Anthropic Restores Claude Fable Access After Export Controls Lifted, Adds Mandatory Identity Verification
What Happened — The U.S. Department of Commerce lifted export controls on Anthropic’s two most powerful models, Claude Fable 5 and Mythos 5. Anthropic will begin restoring access to Fable 5 on Wednesday, while Mythos 5 remains limited to select partners. At the same time, Anthropic is rolling out mandatory identity‑verification (KYC) for “a few use cases,” using Persona Identities as the verification partner.
Why It Matters for Compliance & Audit Readiness
- The new KYC flow creates a data‑processing activity that must be captured in SOC 2 privacy (CC6.1) and security (CC3.1) controls, with documented consent and audit‑ready evidence.

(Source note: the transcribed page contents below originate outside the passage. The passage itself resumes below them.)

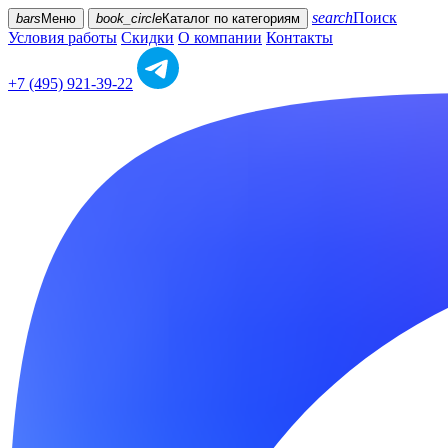
search
Поиск
bars
Меню
book_circle
Каталог
по категориям
Условия работы
Скидки
О компании
Контакты
+7 (495) 921-39-22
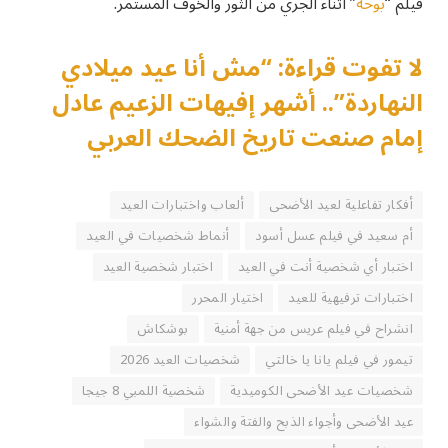
فيلم “
بوحة
” أثناء الجري من الثور والخوف المستمر.
لا تفوت قراءة: “مش أنا عيد ميلادي
النهاردة”.. أشهر إفيهات الزعيم عادل
إمام صنعت تاريخ الضحك العربي
أفكار تفاعلية لعيد الأضحى
ألعاب واختبارات العيد
أم سعيد في فيلم عسل أسود
أنماط شخصيات في العيد
اختبار أي شخصية أنت في العيد
اختبار شخصية العيد
اختبارات ترفيهية للعيد
اختيار المحرر
انشراح في فيلم عريس من جهة أمنية
بوشكاش
تيمور في فيلم يانا يا خالتي
شخصيات العيد 2026
شخصيات عيد الأضحى الكوميدية
شخصية اللمبي 8 جيجا
عيد الأضحى وأجواء الذبح والفتة والشواء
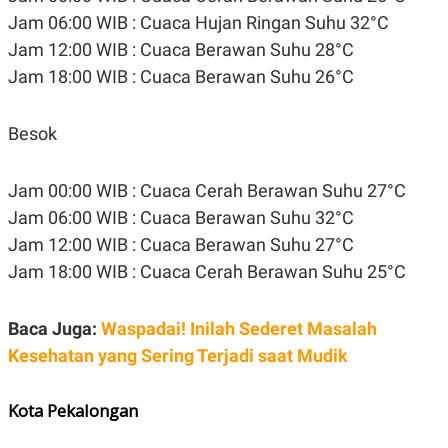
Jam 06:00 WIB : Cuaca Hujan Ringan Suhu 32°C
Jam 12:00 WIB : Cuaca Berawan Suhu 28°C
Jam 18:00 WIB : Cuaca Berawan Suhu 26°C
Besok
Jam 00:00 WIB : Cuaca Cerah Berawan Suhu 27°C
Jam 06:00 WIB : Cuaca Berawan Suhu 32°C
Jam 12:00 WIB : Cuaca Berawan Suhu 27°C
Jam 18:00 WIB : Cuaca Cerah Berawan Suhu 25°C
Baca Juga:
Waspadai! Inilah Sederet Masalah
Kesehatan yang Sering Terjadi saat Mudik
Kota Pekalongan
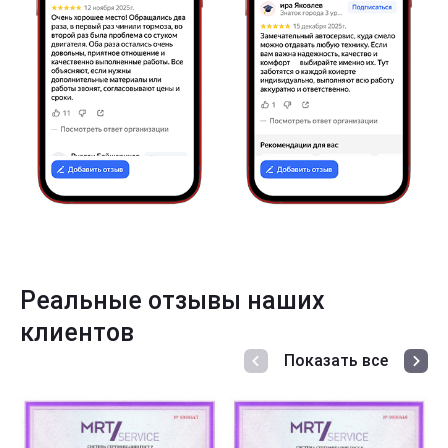
Реальные отзывы наших
клиентов
Показать все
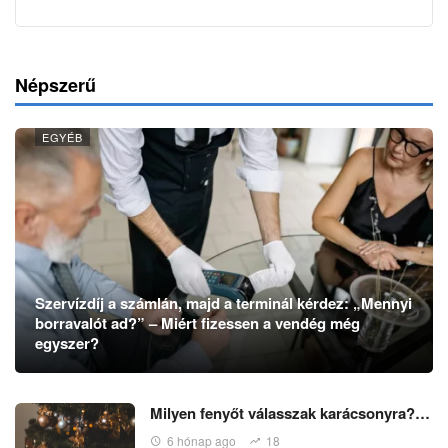
Népszerű
EGYÉB
Szervízdíj a számlán, majd a terminál kérdez: „Mennyi
borravalót ad?” – Miért fizessen a vendég még
egyszer?
Milyen fenyőt válasszak karácsonyra?…
6 hónap ago
18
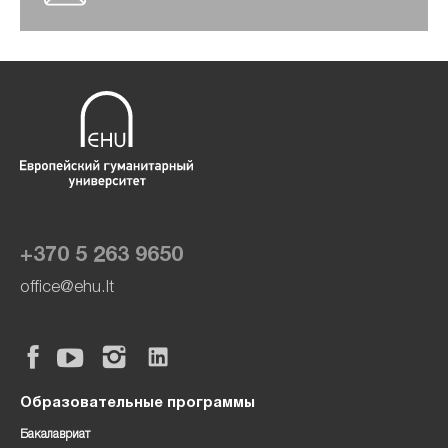
+370 5 263 9650
office@ehu.lt
Образовательные программы
Бакалавриат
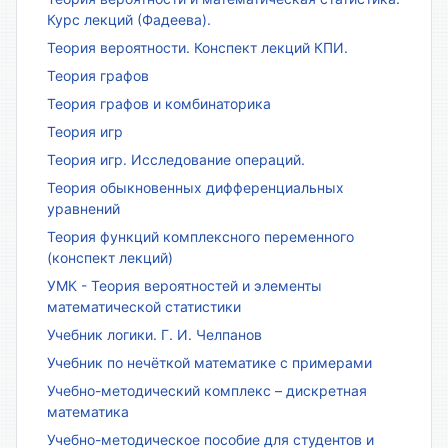
Курс лекций (Фадеева).
Теория вероятности. Конспект лекций КПИ.
Теория графов
Теория графов и комбинаторика
Теория игр
Теория игр. Исследование операций.
Теория обыкновенных дифференциальных
уравнений
Теория функций комплексного переменного
(конспект лекций)
УМК - Теория вероятностей и элементы
математической статистики
Учебник логики. Г. И. Челпанов
Учебник по нечёткой математике с примерами
Учебно-методический комплекс – дискретная
математика
Учебно-методическое пособие для студентов и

- Third‑party handling of ID documents and selfies by Persona introduces a vendor‑risk element that requires continuous monitoring and contractual safeguards to satisfy SOC 2 vendor‑management requirements.
Who Is Affected — AI SaaS providers, enterprises that integrate Anthropic’s APIs, and regulated industries (finance, healthcare, etc.) that must meet strict privacy and data‑subject rights obligations.
Recommended Actions —
- Update your vendor risk assessment to include Persona’s data‑processing practices and ensure a Data Processing Agreement is in place.
- Map the KYC workflow to SOC 2 controls, capture consent records, and establish a continuous‑evidence collection process for privacy‑related audit inquiries.
Source: BleepingComputer
Technical Notes — The export‑control lift removes ECCN restrictions on the models, enabling broader distribution. Identity verification requires a government‑issued photo ID and a live selfie; verification data is stored by Persona, not Anthropic, and is used solely for compliance and abuse‑prevention purposes.